Dataset entries:
☆ ☆ ☆ ☆ ☆
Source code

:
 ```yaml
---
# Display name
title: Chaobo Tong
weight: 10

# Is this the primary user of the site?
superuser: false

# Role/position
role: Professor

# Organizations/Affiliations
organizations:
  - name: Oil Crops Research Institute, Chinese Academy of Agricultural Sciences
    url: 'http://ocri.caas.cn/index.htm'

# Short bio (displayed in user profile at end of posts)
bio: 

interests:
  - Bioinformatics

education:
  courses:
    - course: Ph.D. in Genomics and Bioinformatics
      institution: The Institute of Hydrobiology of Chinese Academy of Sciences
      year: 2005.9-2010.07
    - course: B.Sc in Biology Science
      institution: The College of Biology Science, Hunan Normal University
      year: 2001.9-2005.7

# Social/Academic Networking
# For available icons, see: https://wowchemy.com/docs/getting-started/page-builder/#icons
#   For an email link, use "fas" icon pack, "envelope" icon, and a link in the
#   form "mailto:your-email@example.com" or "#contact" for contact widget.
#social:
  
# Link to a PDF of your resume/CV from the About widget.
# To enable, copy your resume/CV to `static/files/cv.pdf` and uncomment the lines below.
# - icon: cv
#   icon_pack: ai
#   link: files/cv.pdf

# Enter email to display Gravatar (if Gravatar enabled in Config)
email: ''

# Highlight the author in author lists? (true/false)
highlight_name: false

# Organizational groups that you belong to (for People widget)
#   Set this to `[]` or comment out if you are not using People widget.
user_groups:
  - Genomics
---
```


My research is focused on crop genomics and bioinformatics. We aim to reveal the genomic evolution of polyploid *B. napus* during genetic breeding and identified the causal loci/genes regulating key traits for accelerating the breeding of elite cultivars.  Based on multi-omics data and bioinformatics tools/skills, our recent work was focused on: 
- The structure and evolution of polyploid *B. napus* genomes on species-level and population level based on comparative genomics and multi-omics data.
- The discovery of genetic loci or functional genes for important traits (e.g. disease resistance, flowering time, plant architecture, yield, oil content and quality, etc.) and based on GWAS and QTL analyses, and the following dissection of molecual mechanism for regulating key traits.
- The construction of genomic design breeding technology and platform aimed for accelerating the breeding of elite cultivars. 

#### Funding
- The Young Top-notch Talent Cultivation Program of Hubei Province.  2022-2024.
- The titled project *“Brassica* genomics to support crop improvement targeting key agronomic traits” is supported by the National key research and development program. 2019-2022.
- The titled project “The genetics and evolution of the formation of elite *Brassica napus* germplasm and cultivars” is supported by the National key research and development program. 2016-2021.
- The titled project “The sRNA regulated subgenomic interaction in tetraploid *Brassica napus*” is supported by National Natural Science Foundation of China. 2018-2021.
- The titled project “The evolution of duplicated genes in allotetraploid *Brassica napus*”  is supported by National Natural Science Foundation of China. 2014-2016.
☆ ☆ ☆ ☆ ☆
### What the exercise asks
Find the word "widget" in the entries above and gather every line that holds it.

### Solution to this problem
#   form "mailto:your-email@example.com" or "#contact" for contact widget.
# Link to a PDF of your resume/CV from the About widget.
# Organizational groups that you belong to (for People widget)
#   Set this to `[]` or comment out if you are not using People widget.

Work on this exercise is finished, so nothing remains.